■ TASK INSTRUCTIONS
Could you give the listing again exactly, without its pictures?
⁂
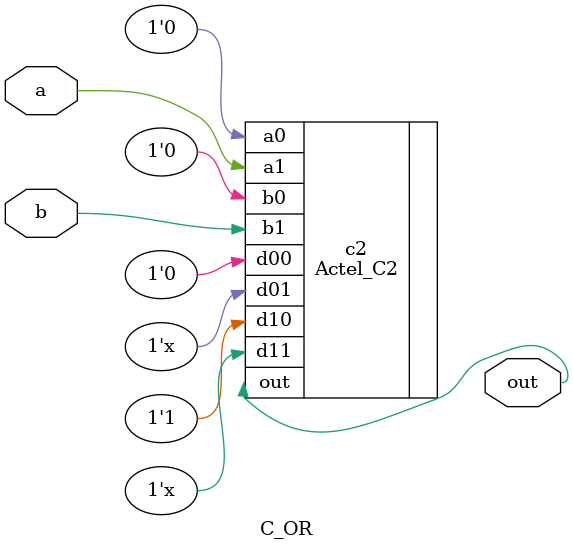
<source format=v>
module C_OR(a, b, out);

    input wire[0:0] a, b;
    output wire[0:0] out;

    Actel_C2 c2(
        .out(out),
        .d00(1'b0), .d01(1'bz), 
        .d10(1'b1), .d11(1'bz), 
        .a1(a),     .b1(b), 
        .a0(1'b0),  .b0(1'b0)
    );

endmodule

</source>
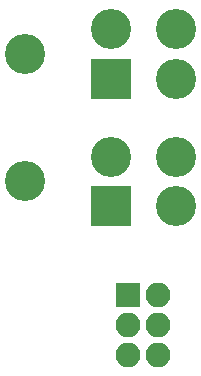
<source format=gbr>
G04 #@! TF.FileFunction,Soldermask,Bot*
%FSLAX46Y46*%
G04 Gerber Fmt 4.6, Leading zero omitted, Abs format (unit mm)*
G04 Created by KiCad (PCBNEW 4.0.7) date Wed Jun  6 22:54:43 2018*
%MOMM*%
%LPD*%
G01*
G04 APERTURE LIST*
%ADD10C,0.100000*%
%ADD11R,3.400000X3.400000*%
%ADD12C,3.400000*%
%ADD13R,2.100000X2.100000*%
%ADD14O,2.100000X2.100000*%
G04 APERTURE END LIST*
D10*
D11*
X146900000Y-86360000D03*
D12*
X146900000Y-82160000D03*
X152400000Y-86360000D03*
X152400000Y-82160000D03*
X139600000Y-84260000D03*
D11*
X146900000Y-97155000D03*
D12*
X146900000Y-92955000D03*
X152400000Y-97155000D03*
X152400000Y-92955000D03*
X139600000Y-95055000D03*
D13*
X148336000Y-104648000D03*
D14*
X150876000Y-104648000D03*
X148336000Y-107188000D03*
X150876000Y-107188000D03*
X148336000Y-109728000D03*
X150876000Y-109728000D03*
M02*

</source>
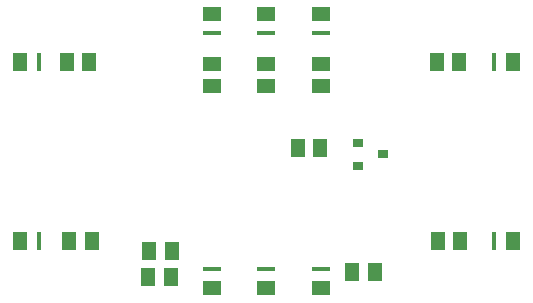
<source format=gtp>
G04 EAGLE Gerber X2 export*
G75*
%MOMM*%
%FSLAX34Y34*%
%LPD*%
%AMOC8*
5,1,8,0,0,1.08239X$1,22.5*%
G01*
%ADD10R,0.900000X0.800000*%
%ADD11R,1.300000X1.500000*%
%ADD12R,1.500000X1.300000*%
%ADD13R,1.600000X1.300000*%
%ADD14R,1.600000X0.400000*%
%ADD15R,1.300000X1.600000*%
%ADD16R,0.400000X1.600000*%


D10*
X303700Y182700D03*
X303700Y163700D03*
X324700Y173200D03*
D11*
X144900Y69760D03*
X125900Y69760D03*
X56900Y251750D03*
X75900Y251750D03*
X271600Y178300D03*
X252600Y178300D03*
X389700Y100000D03*
X370700Y100000D03*
X298500Y73700D03*
X317500Y73700D03*
X145480Y91720D03*
X126480Y91720D03*
D12*
X180000Y249840D03*
X180000Y230840D03*
X225875Y249840D03*
X225875Y230840D03*
X271750Y249840D03*
X271750Y230840D03*
D11*
X58900Y100000D03*
X77900Y100000D03*
X389100Y251750D03*
X370100Y251750D03*
D13*
X225875Y60000D03*
D14*
X225875Y76000D03*
D13*
X271750Y291750D03*
D14*
X271750Y275750D03*
D13*
X225875Y291750D03*
D14*
X225875Y275750D03*
D13*
X180000Y291750D03*
D14*
X180000Y275750D03*
D15*
X434250Y251750D03*
D16*
X418250Y251750D03*
D15*
X17500Y100000D03*
D16*
X33500Y100000D03*
D15*
X17500Y251750D03*
D16*
X33500Y251750D03*
D15*
X434250Y100000D03*
D16*
X418250Y100000D03*
D13*
X271750Y60000D03*
D14*
X271750Y76000D03*
D13*
X180000Y60000D03*
D14*
X180000Y76000D03*
M02*

</source>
⁂
■ TASK SOLUTION
<source format=v>
module C_OR(a, b, out);

    input wire[0:0] a, b;
    output wire[0:0] out;

    Actel_C2 c2(
        .out(out),
        .d00(1'b0), .d01(1'bz), 
        .d10(1'b1), .d11(1'bz), 
        .a1(a),     .b1(b), 
        .a0(1'b0),  .b0(1'b0)
    );

endmodule

</source>
<source format=gbr>
G04 #@! TF.FileFunction,Soldermask,Bot*
%FSLAX46Y46*%
G04 Gerber Fmt 4.6, Leading zero omitted, Abs format (unit mm)*
G04 Created by KiCad (PCBNEW 4.0.7) date Wed Jun  6 22:54:43 2018*
%MOMM*%
%LPD*%
G01*
G04 APERTURE LIST*
%ADD10C,0.100000*%
%ADD11R,3.400000X3.400000*%
%ADD12C,3.400000*%
%ADD13R,2.100000X2.100000*%
%ADD14O,2.100000X2.100000*%
G04 APERTURE END LIST*
D10*
D11*
X146900000Y-86360000D03*
D12*
X146900000Y-82160000D03*
X152400000Y-86360000D03*
X152400000Y-82160000D03*
X139600000Y-84260000D03*
D11*
X146900000Y-97155000D03*
D12*
X146900000Y-92955000D03*
X152400000Y-97155000D03*
X152400000Y-92955000D03*
X139600000Y-95055000D03*
D13*
X148336000Y-104648000D03*
D14*
X150876000Y-104648000D03*
X148336000Y-107188000D03*
X150876000Y-107188000D03*
X148336000Y-109728000D03*
X150876000Y-109728000D03*
M02*

</source>
<source format=gtp>
G04 EAGLE Gerber X2 export*
G75*
%MOMM*%
%FSLAX34Y34*%
%LPD*%
%AMOC8*
5,1,8,0,0,1.08239X$1,22.5*%
G01*
%ADD10R,0.900000X0.800000*%
%ADD11R,1.300000X1.500000*%
%ADD12R,1.500000X1.300000*%
%ADD13R,1.600000X1.300000*%
%ADD14R,1.600000X0.400000*%
%ADD15R,1.300000X1.600000*%
%ADD16R,0.400000X1.600000*%


D10*
X303700Y182700D03*
X303700Y163700D03*
X324700Y173200D03*
D11*
X144900Y69760D03*
X125900Y69760D03*
X56900Y251750D03*
X75900Y251750D03*
X271600Y178300D03*
X252600Y178300D03*
X389700Y100000D03*
X370700Y100000D03*
X298500Y73700D03*
X317500Y73700D03*
X145480Y91720D03*
X126480Y91720D03*
D12*
X180000Y249840D03*
X180000Y230840D03*
X225875Y249840D03*
X225875Y230840D03*
X271750Y249840D03*
X271750Y230840D03*
D11*
X58900Y100000D03*
X77900Y100000D03*
X389100Y251750D03*
X370100Y251750D03*
D13*
X225875Y60000D03*
D14*
X225875Y76000D03*
D13*
X271750Y291750D03*
D14*
X271750Y275750D03*
D13*
X225875Y291750D03*
D14*
X225875Y275750D03*
D13*
X180000Y291750D03*
D14*
X180000Y275750D03*
D15*
X434250Y251750D03*
D16*
X418250Y251750D03*
D15*
X17500Y100000D03*
D16*
X33500Y100000D03*
D15*
X17500Y251750D03*
D16*
X33500Y251750D03*
D15*
X434250Y100000D03*
D16*
X418250Y100000D03*
D13*
X271750Y60000D03*
D14*
X271750Y76000D03*
D13*
X180000Y60000D03*
D14*
X180000Y76000D03*
M02*

</source>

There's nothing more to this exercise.